As Chloe works on her recovery – which in terms of her speech and mobility has been very good so far – the family have been trying to find ways of saying ‘thank you’.
A letter – that was issued on behalf of her parents, Stephen and Julia, and indeed all the members of her family – started off with the phrase: ‘Words cannot express how grateful we are.’ The letter has been widely circulated and it was even read from the altar.
In it, the family thanked Bantry community, the local businesses, the wider West Cork community, and the West Cork equine ‘family’, for their generous support of the GoFundMe campaign and other events.

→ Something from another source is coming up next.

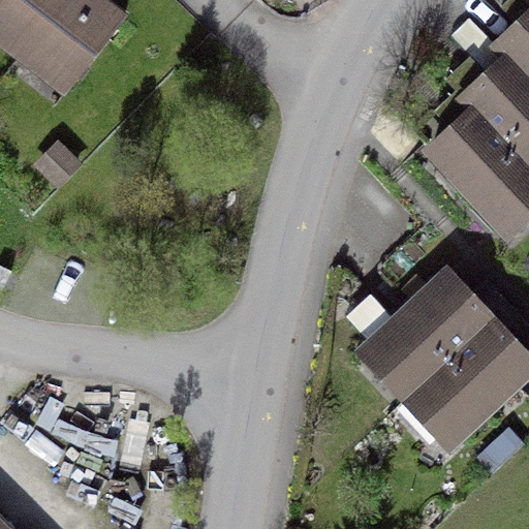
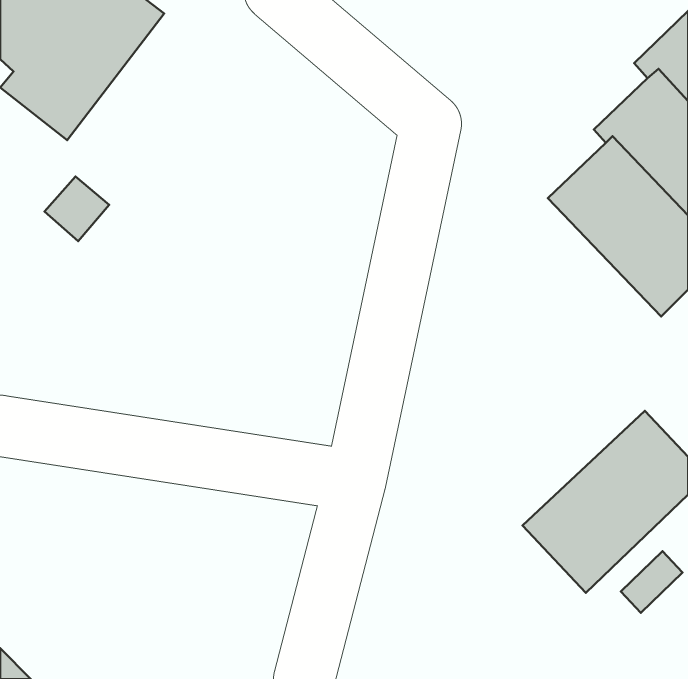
building: [352,263,495,403] -> none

As a result of the exceptional care that Chloe received in the brain injury unit at CUH, she was able to come home in October.
But even before her official discharge, Chloe was given a special ‘one-day pass’ so she could be with her brothers when they picked up their Junior Cert results.
Coláiste Phobail Bheanntraí allocated a separate room with the principal and her teacher, plus two or three of Chole’s closest friends, and they made a ceremony of presenting the triplets with their results. Immediately afterwards, Chloe hightailed it out to Isabel Burke’s stables, where she had the accident, and enjoyed lunch with her two and four-legged friends before heading back to CUH.
The accident left Chloe with limited strength on her left-hand side, but she is continuing to receive physiotherapy and occupational therapy at Bantry General Hospital.
Last week, Chloe also received the good news that she now has a place at the National Rehabilitation Centre in Dún Laoghaire and will be going there on Monday next, January 21st, for two months of intensive treatment.
‘Looking at her and talking to her, she’s perfect,’ said her grandmother. ‘But there are brain issues that have to be addressed and the hospital at Dún Laoghaire is an important part of her development and the treatment there will hopefully see Chloe return to school in September.’
Janet said the money raised is a great help in offsetting the cost of Chloe’s ongoing treatment, but it has also given the family some breathing space – it has given them the opportunity to focus on caring for Chloe.
It has enabled Julia to take time off work to take her appointments and it has allowed for modifications to Chloe’s bedroom at her home at Pairc na Carraige in Newtown, Bantry.
The thank you letter that the family hoped would say so much ended with the words: ‘We will be forever grateful. Your generosity will never, ever be forgotten.’